[[ Exercise data, beginning ]]

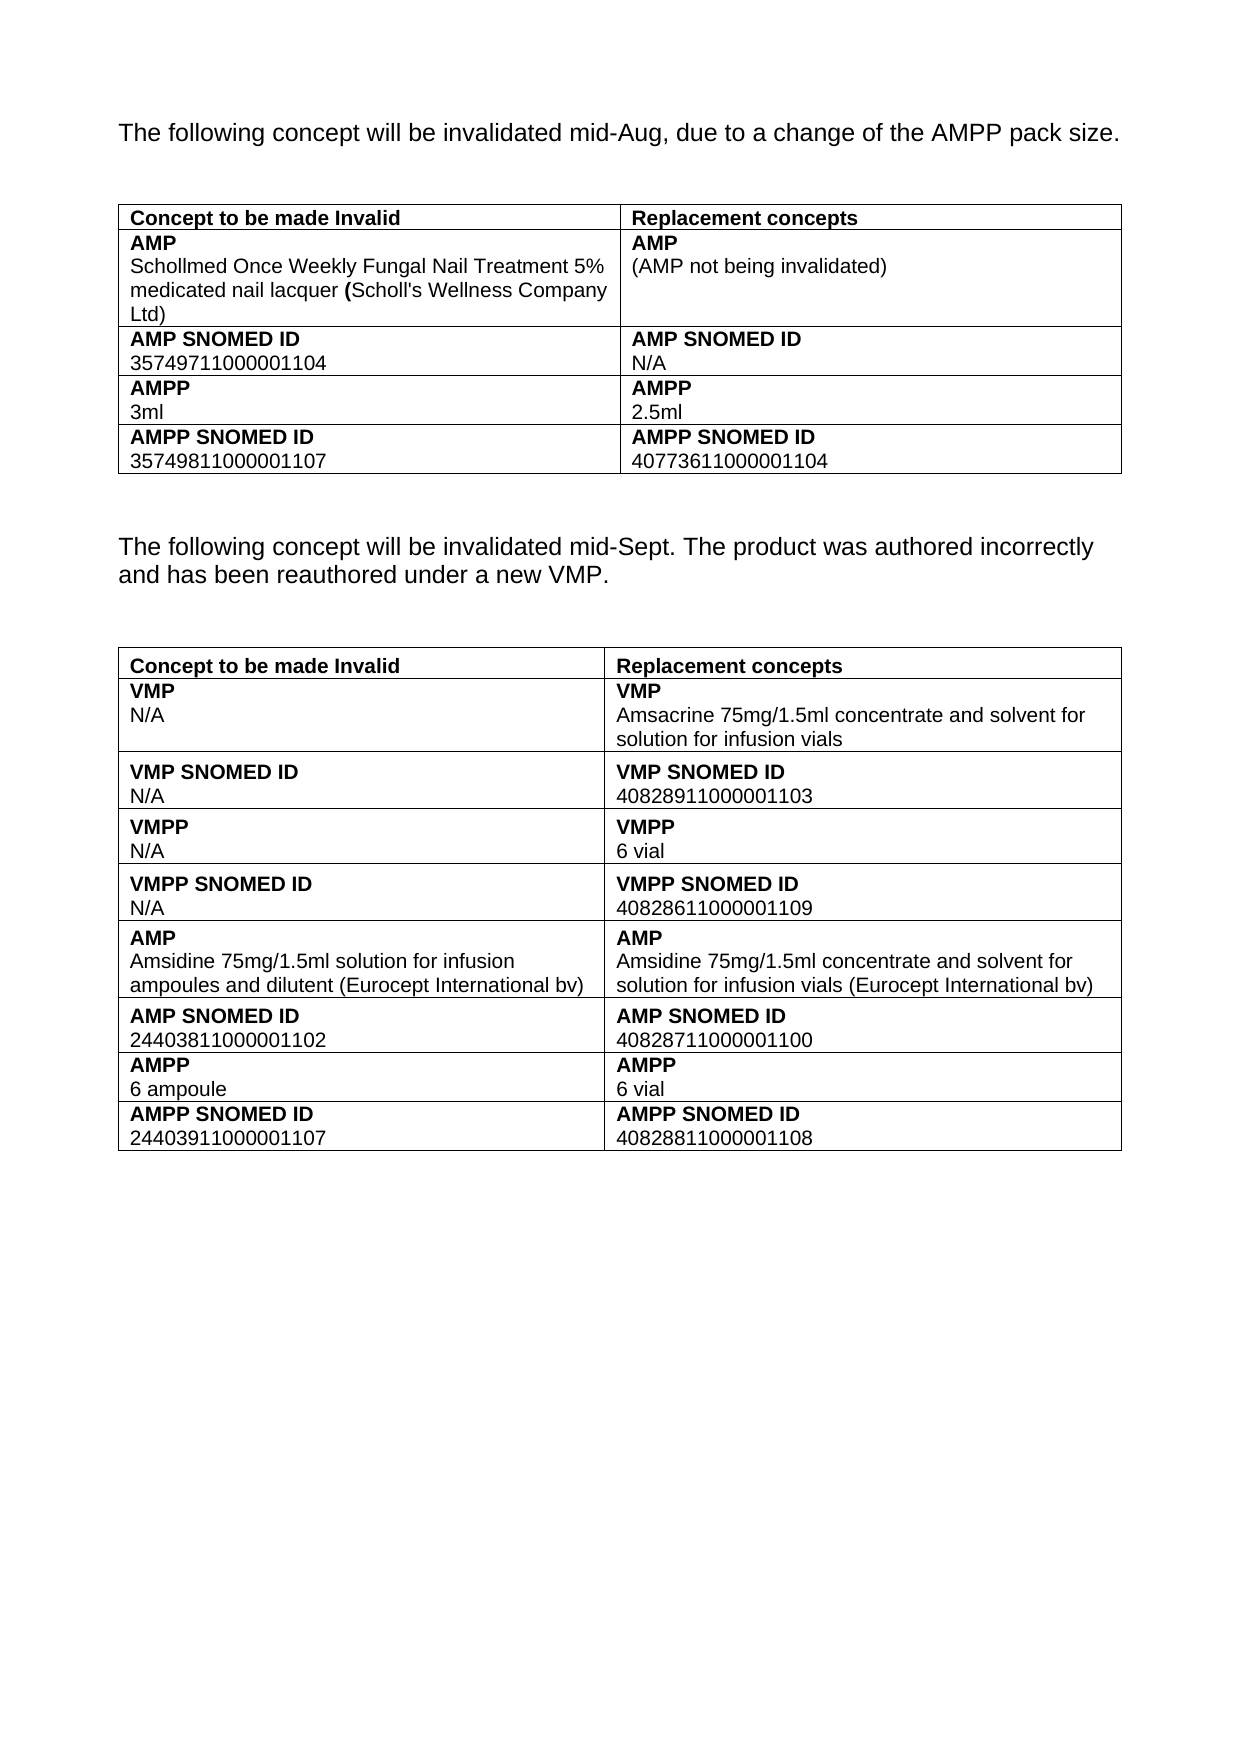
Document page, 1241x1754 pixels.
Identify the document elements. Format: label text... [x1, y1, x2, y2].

table_cell AMPP SNOMED ID 35749811000001107 [119, 425, 620, 473]
table_cell AMPP SNOMED ID 24403911000001107 [119, 1102, 604, 1150]
table_header Concept to be made Invalid [119, 648, 604, 678]
table_cell AMP (AMP not being invalidated) [621, 230, 1121, 326]
table_cell AMPP 6 ampoule [119, 1053, 604, 1101]
table_cell AMPP 2.5ml [621, 376, 1121, 424]
table_cell VMP Amsacrine 75mg/1.5ml concentrate and solvent for solution for infusion vials [605, 679, 1121, 751]
table_cell VMP SNOMED ID 40828911000001103 [605, 752, 1121, 807]
table_cell AMP SNOMED ID 40828711000001100 [605, 998, 1121, 1052]
table_cell VMPP N/A [119, 809, 604, 863]
table_cell AMP SNOMED ID 35749711000001104 [119, 327, 620, 375]
table_cell VMP N/A [119, 679, 604, 751]
table_header Concept to be made Invalid [119, 205, 620, 229]
text The following concept will be invalidated mid-Sept. The product was authored incorrectly and has been reauthored under a new VMP. [118, 532, 1122, 589]
table_cell AMP SNOMED ID 24403811000001102 [119, 998, 604, 1052]
table_header Replacement concepts [605, 648, 1121, 678]
table_cell AMPP SNOMED ID 40773611000001104 [621, 425, 1121, 473]
table_cell VMP SNOMED ID N/A [119, 752, 604, 807]
table_cell VMPP SNOMED ID N/A [119, 864, 604, 919]
table_cell AMPP SNOMED ID 40828811000001108 [605, 1102, 1121, 1150]
table_cell AMP SNOMED ID N/A [621, 327, 1121, 375]
table_cell AMPP 6 vial [605, 1053, 1121, 1101]
table_header Replacement concepts [621, 205, 1121, 229]
table_cell VMPP 6 vial [605, 809, 1121, 863]
table_cell AMPP 3ml [119, 376, 620, 424]
table_cell AMP Amsidine 75mg/1.5ml concentrate and solvent for solution for infusion vials (Eurocept International bv) [605, 921, 1121, 997]
table_cell AMP Amsidine 75mg/1.5ml solution for infusion ampoules and dilutent (Eurocept International bv) [119, 921, 604, 997]
table_cell AMP Schollmed Once Weekly Fungal Nail Treatment 5% medicated nail lacquer (Scholl's Wellness Company Ltd) [119, 230, 620, 326]
text The following concept will be invalidated mid-Aug, due to a change of the AMPP pack size. [118, 118, 1122, 147]
table_cell VMPP SNOMED ID 40828611000001109 [605, 864, 1121, 919]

[[ Exercise data, end ]]

Brief:
Wherever the string "will" occurs in the records, copy the line it is in.

Result of the exercise:
text The following concept will be invalidated mid-Sept. The product was authored incorrectly and has been reauthored under a new VMP. [118, 532, 1122, 589]
text The following concept will be invalidated mid-Aug, due to a change of the AMPP pack size. [118, 118, 1122, 147]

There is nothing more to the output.